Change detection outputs

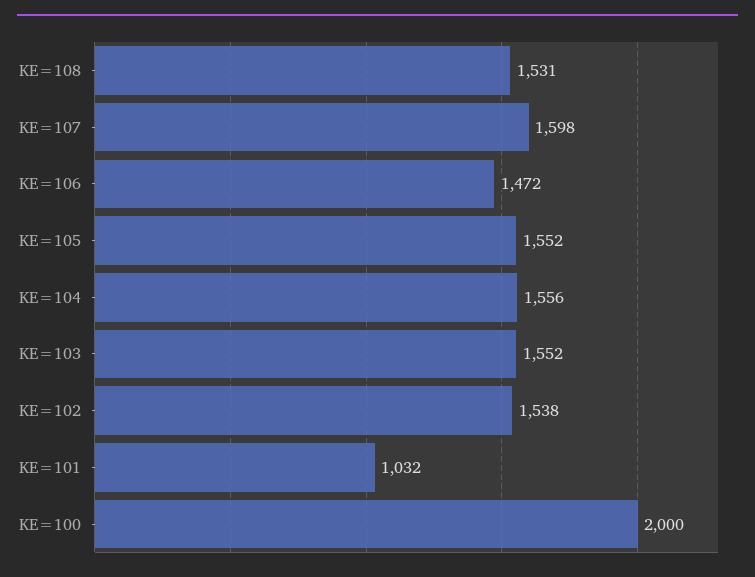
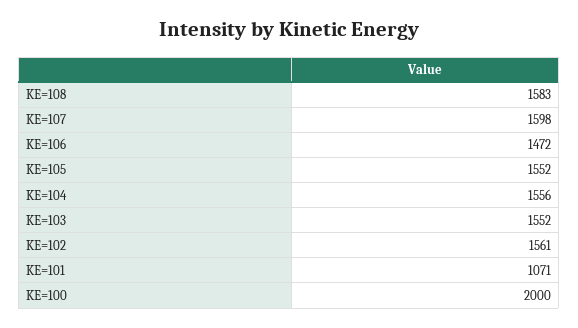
  {
-   "KE=108": 1531,
+   "KE=108": 1583,
    "KE=107": 1598,
    "KE=106": 1472,
    "KE=105": 1552,
    "KE=104": 1556,
    "KE=103": 1552,
-   "KE=102": 1538,
+   "KE=102": 1561,
-   "KE=101": 1032,
+   "KE=101": 1071,
    "KE=100": 2000
  }

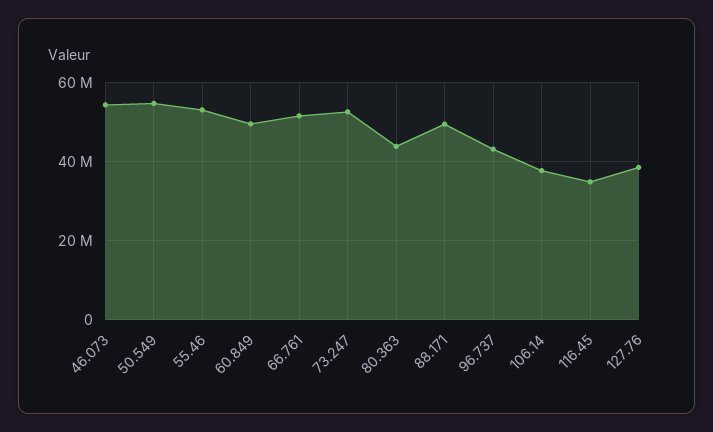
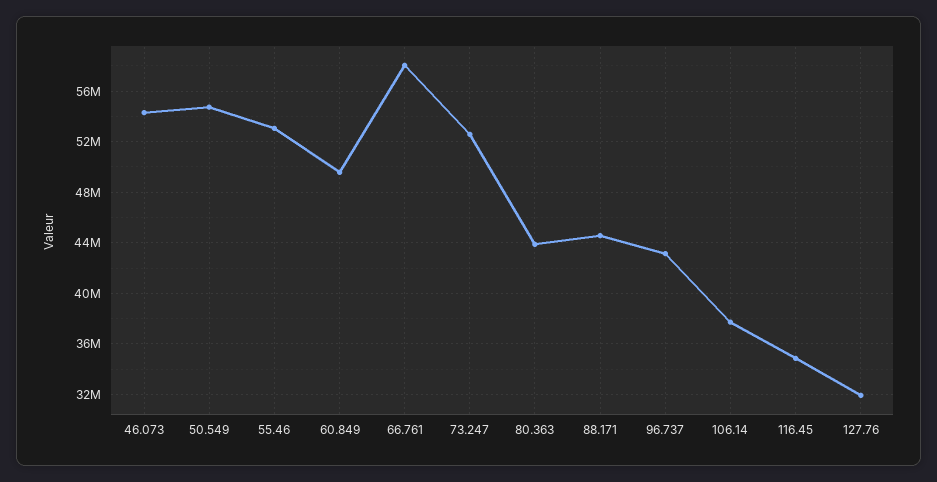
  {
    "46.073": 54500000,
    "50.549": 54500000,
    "55.46": 53000000,
    "60.849": 49500000,
-   "66.761": 52000000,
+   "66.761": 58000000,
    "73.247": 52500000,
    "80.363": 44000000,
-   "88.171": 50000000,
+   "88.171": 44500000,
    "96.737": 43000000,
    "106.14": 37500000,
    "116.45": 35000000,
-   "127.76": 38000000
+   "127.76": 32000000
  }

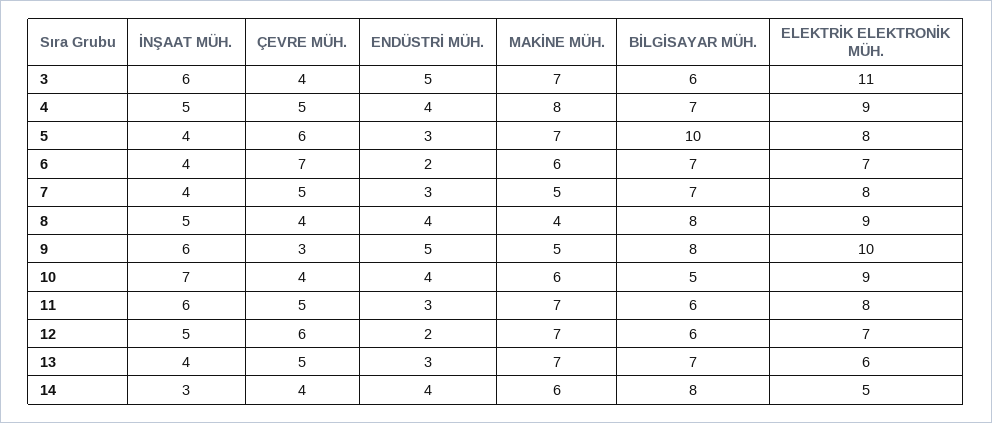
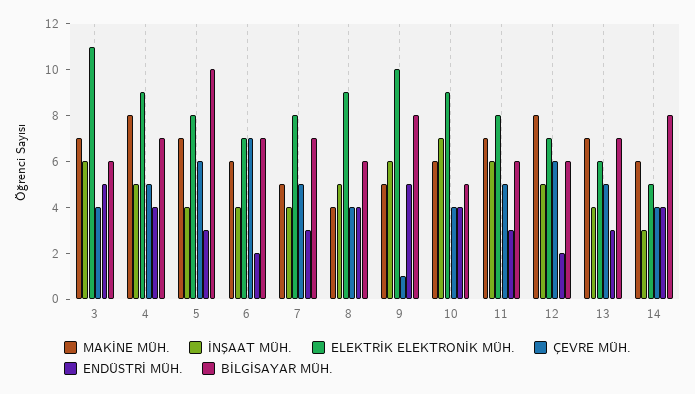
  {
    "İNŞAAT MÜH.": {
      "3": 6,
      "4": 5,
      "5": 4,
      "6": 4,
      "7": 4,
      "8": 5,
      "9": 6,
      "10": 7,
      "11": 6,
      "12": 5,
      "13": 4,
      "14": 3
    },
    "ÇEVRE MÜH.": {
      "3": 4,
      "4": 5,
      "5": 6,
      "6": 7,
      "7": 5,
      "8": 4,
-     "9": 3,
+     "9": 1,
      "10": 4,
      "11": 5,
      "12": 6,
      "13": 5,
      "14": 4
    },
    "ENDÜSTRİ MÜH.": {
      "3": 5,
      "4": 4,
      "5": 3,
      "6": 2,
      "7": 3,
      "8": 4,
      "9": 5,
      "10": 4,
      "11": 3,
      "12": 2,
      "13": 3,
      "14": 4
    },
    "MAKİNE MÜH.": {
      "3": 7,
      "4": 8,
      "5": 7,
      "6": 6,
      "7": 5,
      "8": 4,
      "9": 5,
      "10": 6,
      "11": 7,
-     "12": 7,
+     "12": 8,
      "13": 7,
      "14": 6
    },
    "BİLGİSAYAR MÜH.": {
      "3": 6,
      "4": 7,
      "5": 10,
      "6": 7,
      "7": 7,
-     "8": 8,
+     "8": 6,
      "9": 8,
      "10": 5,
      "11": 6,
      "12": 6,
      "13": 7,
      "14": 8
    },
    "ELEKTRİK ELEKTRONİK MÜH.": {
      "3": 11,
      "4": 9,
      "5": 8,
      "6": 7,
      "7": 8,
      "8": 9,
      "9": 10,
      "10": 9,
      "11": 8,
      "12": 7,
      "13": 6,
      "14": 5
    }
  }

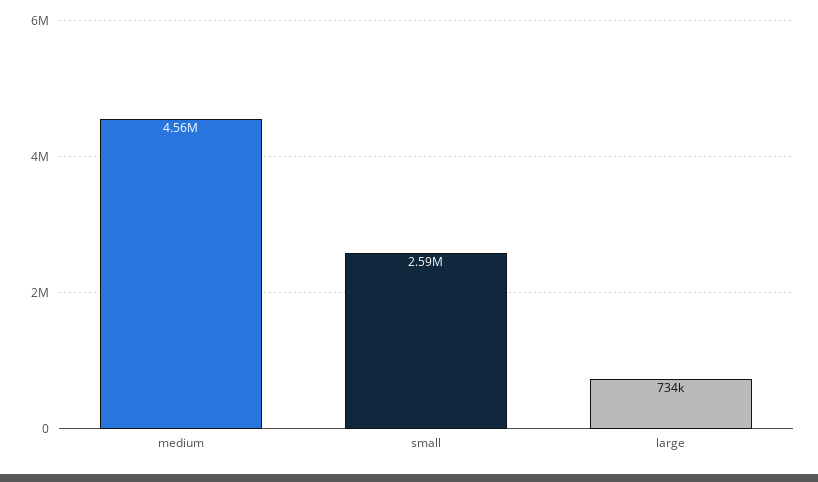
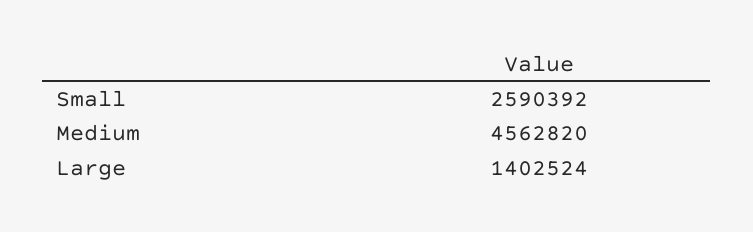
  {
    "medium": 4562820,
    "small": 2590392,
-   "large": 734000
+   "large": 1402524
  }

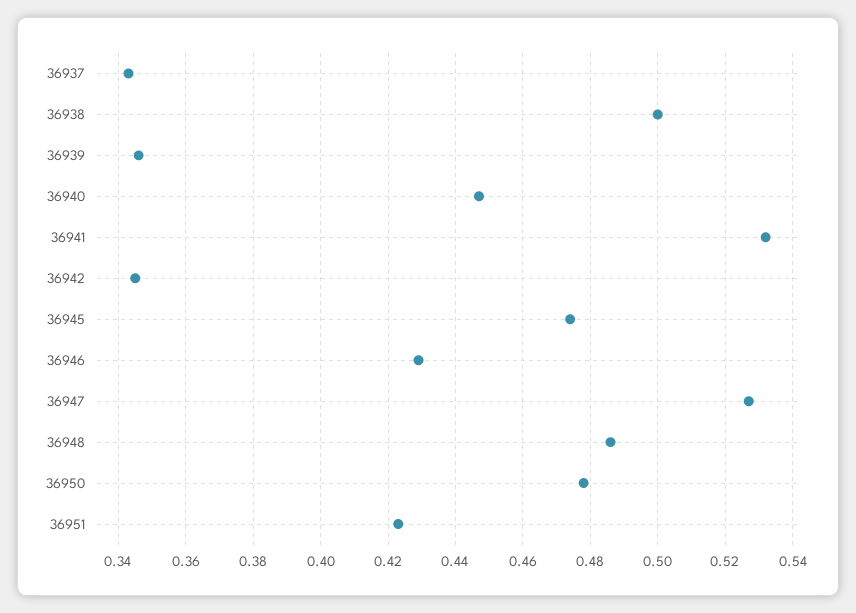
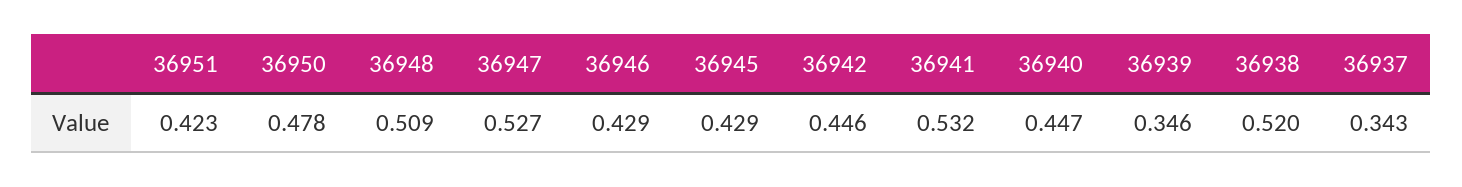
  {
    "36937": 0.343,
-   "36938": 0.5,
+   "36938": 0.52,
    "36939": 0.346,
    "36940": 0.447,
    "36941": 0.532,
-   "36942": 0.345,
+   "36942": 0.446,
-   "36945": 0.475,
+   "36945": 0.429,
    "36946": 0.429,
    "36947": 0.527,
-   "36948": 0.485,
+   "36948": 0.509,
    "36950": 0.478,
    "36951": 0.423
  }

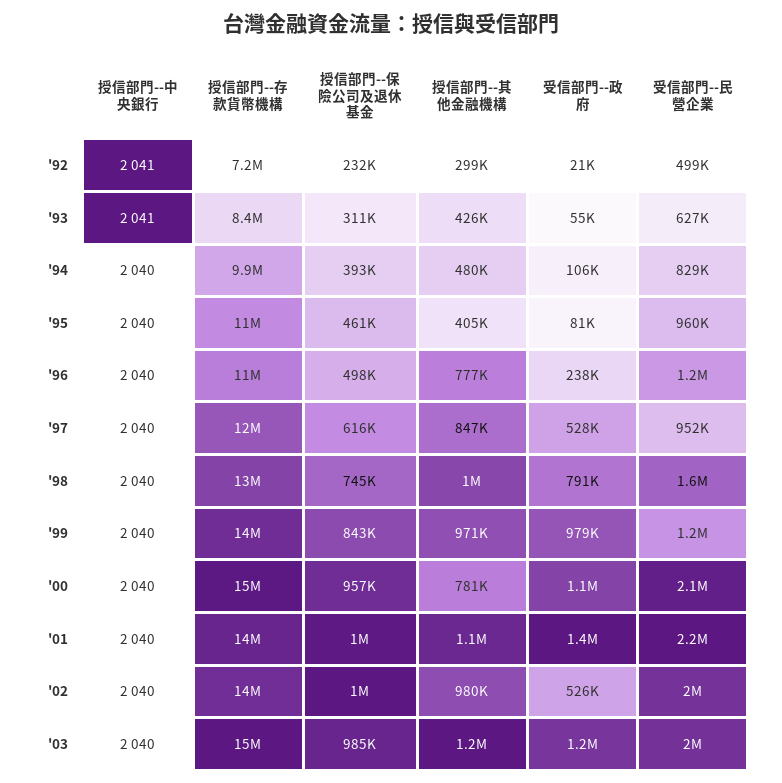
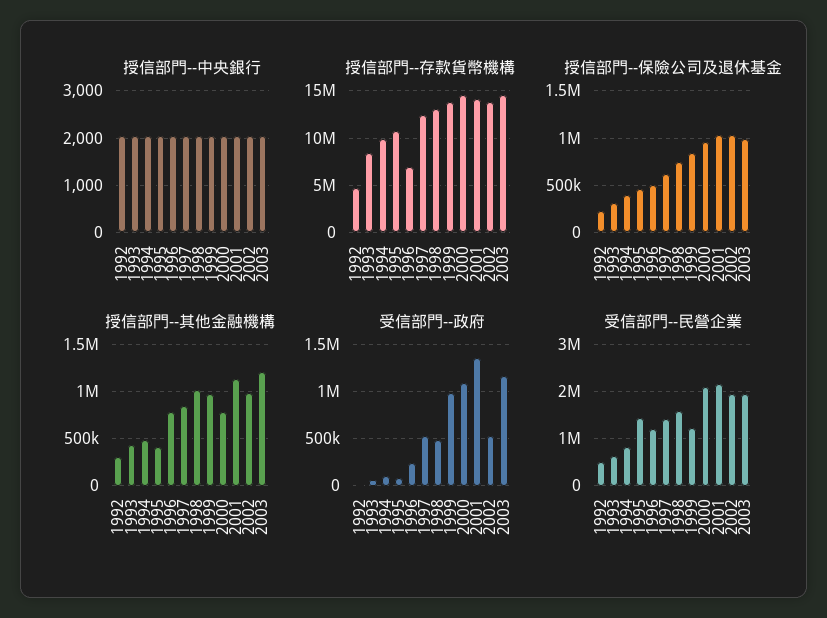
  {
    "授信部門--中央銀行": {
      "'92": 2041,
      "'93": 2041,
      "'94": 2040,
      "'95": 2040,
      "'96": 2040,
      "'97": 2040,
      "'98": 2040,
      "'99": 2040,
      "'00": 2040,
      "'01": 2040,
      "'02": 2040,
      "'03": 2040
    },
    "授信部門--存款貨幣機構": {
-     "'92": 7200000,
+     "'92": 5000000,
      "'93": 8400000,
      "'94": 9900000,
      "'95": 11000000,
-     "'96": 11000000,
+     "'96": 7000000,
      "'97": 12000000,
      "'98": 13000000,
      "'99": 14000000,
      "'00": 15000000,
      "'01": 14000000,
      "'02": 14000000,
      "'03": 15000000
    },
    "授信部門--保險公司及退休基金": {
      "'92": 232000,
      "'93": 311000,
      "'94": 393000,
      "'95": 461000,
      "'96": 498000,
      "'97": 616000,
      "'98": 745000,
      "'99": 843000,
      "'00": 957000,
      "'01": 1000000,
      "'02": 1000000,
      "'03": 985000
    },
    "授信部門--其他金融機構": {
      "'92": 299000,
      "'93": 426000,
      "'94": 480000,
      "'95": 405000,
      "'96": 777000,
      "'97": 847000,
      "'98": 1000000,
      "'99": 971000,
      "'00": 781000,
      "'01": 1100000,
      "'02": 980000,
      "'03": 1200000
    },
    "受信部門--政府": {
      "'92": 21000,
      "'93": 55000,
      "'94": 106000,
      "'95": 81000,
      "'96": 238000,
      "'97": 528000,
-     "'98": 791000,
+     "'98": 500000,
      "'99": 979000,
      "'00": 1100000,
      "'01": 1400000,
      "'02": 526000,
      "'03": 1200000
    },
    "受信部門--民營企業": {
      "'92": 499000,
      "'93": 627000,
      "'94": 829000,
-     "'95": 960000,
+     "'95": 1400000,
      "'96": 1200000,
-     "'97": 952000,
+     "'97": 1400000,
      "'98": 1600000,
      "'99": 1200000,
      "'00": 2100000,
      "'01": 2200000,
      "'02": 2000000,
      "'03": 2000000
    }
  }

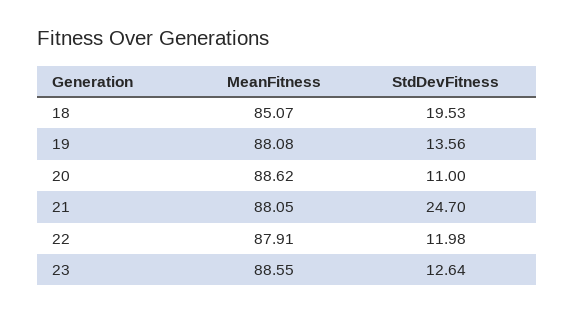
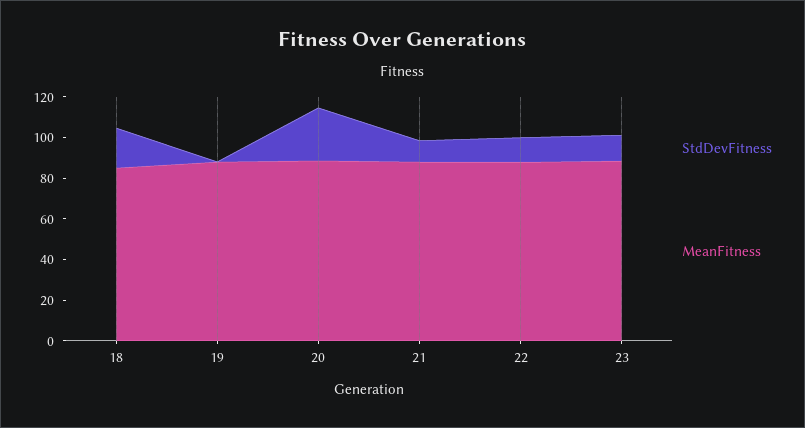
  {
    "MeanFitness": {
      "18": 85.07,
      "19": 88.08,
      "20": 88.62,
      "21": 88.05,
      "22": 87.91,
      "23": 88.55
    },
    "StdDevFitness": {
      "18": 19.53,
-     "19": 13.56,
+     "19": 0,
-     "20": 11,
+     "20": 25,
-     "21": 24.7,
+     "21": 10,
      "22": 11.98,
      "23": 12.64
    }
  }

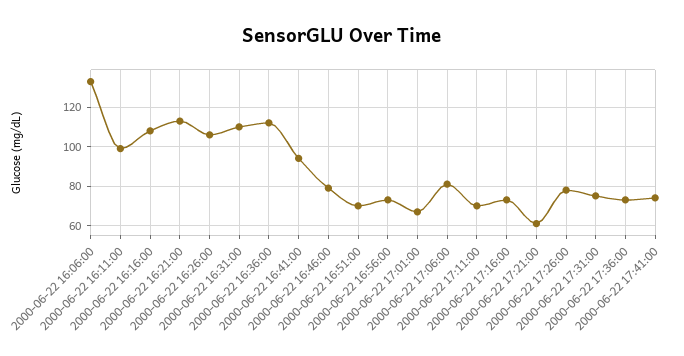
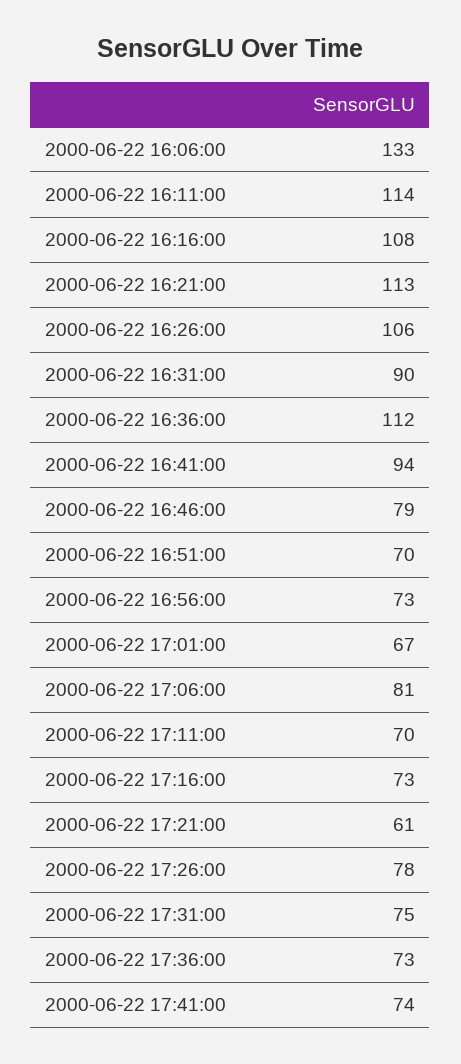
  {
    "2000-06-22 16:06:00": 133,
-   "2000-06-22 16:11:00": 100,
+   "2000-06-22 16:11:00": 114,
    "2000-06-22 16:16:00": 108,
    "2000-06-22 16:21:00": 113,
    "2000-06-22 16:26:00": 106,
-   "2000-06-22 16:31:00": 110,
+   "2000-06-22 16:31:00": 90,
    "2000-06-22 16:36:00": 112,
    "2000-06-22 16:41:00": 94,
    "2000-06-22 16:46:00": 79,
    "2000-06-22 16:51:00": 70,
    "2000-06-22 16:56:00": 73,
    "2000-06-22 17:01:00": 67,
    "2000-06-22 17:06:00": 81,
    "2000-06-22 17:11:00": 70,
    "2000-06-22 17:16:00": 73,
    "2000-06-22 17:21:00": 61,
    "2000-06-22 17:26:00": 78,
    "2000-06-22 17:31:00": 75,
    "2000-06-22 17:36:00": 73,
    "2000-06-22 17:41:00": 74
  }

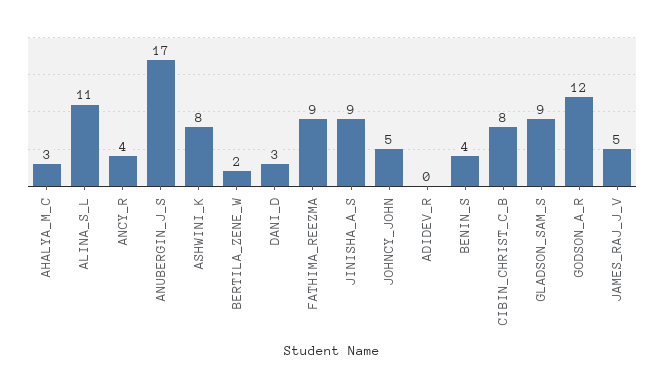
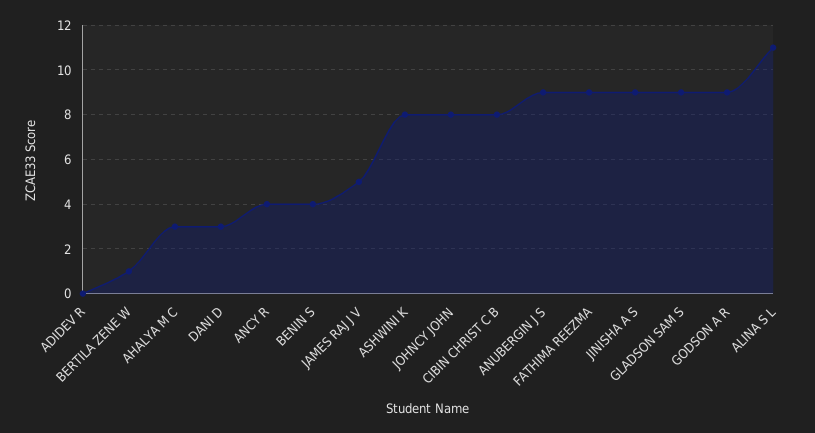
  {
    "AHALYA_M_C": 3,
    "ALINA_S_L": 11,
    "ANCY_R": 4,
-   "ANUBERGIN_J_S": 17,
+   "ANUBERGIN_J_S": 9,
    "ASHWINI_K": 8,
-   "BERTILA_ZENE_W": 2,
+   "BERTILA_ZENE_W": 1,
    "DANI_D": 3,
    "FATHIMA_REEZMA": 9,
    "JINISHA_A_S": 9,
-   "JOHNCY_JOHN": 5,
+   "JOHNCY_JOHN": 8,
    "ADIDEV_R": 0,
    "BENIN_S": 4,
    "CIBIN_CHRIST_C_B": 8,
    "GLADSON_SAM_S": 9,
-   "GODSON_A_R": 12,
+   "GODSON_A_R": 9,
    "JAMES_RAJ_J_V": 5
  }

INSTRUCTIONS FOR THE TASK
In the lines above, find the word "授信部門" and copy each line that contains it.

TASK RESPONSE
    "授信部門--中央銀行": {
    "授信部門--存款貨幣機構": {
    "授信部門--保險公司及退休基金": {
    "授信部門--其他金融機構": {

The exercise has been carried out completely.